From birth to adulthood, a series of examinations for early detection and prevention are provided at the expense of health insurance companies. These include:

  • In the first six years of life A total of ten investigations on the program, in which sensory, respiratory and digestive organs, skeleton and musculature and congenital metabolic disorders can be examined and possible developmental and behavioral disorders can be detected. These are the so-called U-examinations U1 to U9, incl. U7a. Several regular vaccinations – including for diphtheria, tetanus, pertussis, polio, measles, mumps, and rubella – round out the preventive care offered to the youngest children. Parents receive an examination booklet after birth, in which all important examinations are listed.
  • For adolescents between the ages of 12 and 15, there is a further examination on the Check of physical condition and mental development (Youth health examination/J1). Detailed information on this can be found on the website of the Federal Joint Committee.
  • In addition the costs of the Vaccination against cancer of the cervix (HPV vaccination) for girls between the ages of nine and 14 is covered after a medical consultation. The Standing Commission on Vaccination (STIKO) recommends vaccination against HPV not only for girls aged 9 to 14, but since June 2018 also for all boys of this age. Adolescents who have not been vaccinated against HPV by age 15 should receive the vaccination as soon as possible and before age 18. Make up for your birthday.

Bonus programs

With bonus programs, health insurance companies try to make regular participation in preventive medical examinations more attractive to their insured persons.
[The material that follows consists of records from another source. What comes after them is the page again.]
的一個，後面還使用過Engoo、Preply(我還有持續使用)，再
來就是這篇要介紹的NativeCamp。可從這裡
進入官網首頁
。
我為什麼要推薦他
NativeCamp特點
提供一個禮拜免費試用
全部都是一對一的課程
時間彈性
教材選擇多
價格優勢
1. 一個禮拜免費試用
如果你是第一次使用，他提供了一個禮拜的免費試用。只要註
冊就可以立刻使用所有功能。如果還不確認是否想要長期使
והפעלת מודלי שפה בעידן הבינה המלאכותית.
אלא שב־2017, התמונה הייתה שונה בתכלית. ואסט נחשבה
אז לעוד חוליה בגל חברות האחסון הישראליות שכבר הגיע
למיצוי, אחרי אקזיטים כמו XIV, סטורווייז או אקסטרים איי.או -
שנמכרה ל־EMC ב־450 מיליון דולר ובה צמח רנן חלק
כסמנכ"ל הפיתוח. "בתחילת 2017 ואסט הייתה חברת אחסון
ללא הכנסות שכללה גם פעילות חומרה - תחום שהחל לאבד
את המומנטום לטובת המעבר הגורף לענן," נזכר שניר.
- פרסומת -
Those who can provide evidence of regular preventive medical checkups receive a financial allowance or other bonuses. Insured persons must register for the bonus program and have their examinations stamped by their doctor.

Bonus booklet at the dentist

If, for example, a dental prosthesis is due, all health insurers reward regular check-ups with financial subsidies. Therefore, it is important that the regular preventive examinations are recorded as evidence in the bonus booklet. Normally, health insurance companies only pay half of the costs for standard dental prostheses. Those who have their teeth checked at least once a year for five consecutive years receive a subsidy of 60 percent; those who can provide evidence of ten years of regular preventive care in their bonus booklet are even reimbursed for 65 percent of the costs.

You can find more information about this on our portal kostenfalle-zahn.

Individual health services (IGeL)

In addition, many medical practices advertise special tests and (preventive) examinations, which they offer at private cost, since these are not included in the statutory benefits catalog and the insurance companies do not cover the costs for them.

These are so-called IGeL services (individual health services). Their benefit is controversial in many cases. The IGel monitor evaluates frequently offered examinations on the basis of scientific findings. Patients should therefore check additional services that are not covered by their health insurance fund before agreeing to them and consult with their health insurance fund to determine the extent to which additional treatments that are subject to a charge make sense in individual cases. Whether the health insurance companies cover the costs should be clarified in advance – because the amounts for services that have already been paid privately are usually not reimbursed afterwards.

You can find more information on this topic in our FAQ on IGeL services.

The two most frequently performed IGeL services are intraocular pressure measurement for early glaucoma detection and ovarian ultrasound for early cancer detection. According to the IGeL Monitor 2020 survey, these two IGeL services are once again at the top of the list. The IGel Monitor notes that for both services, the potential harm outweighs the benefit. Specialist societies and professional associations also tend to advise against these two services.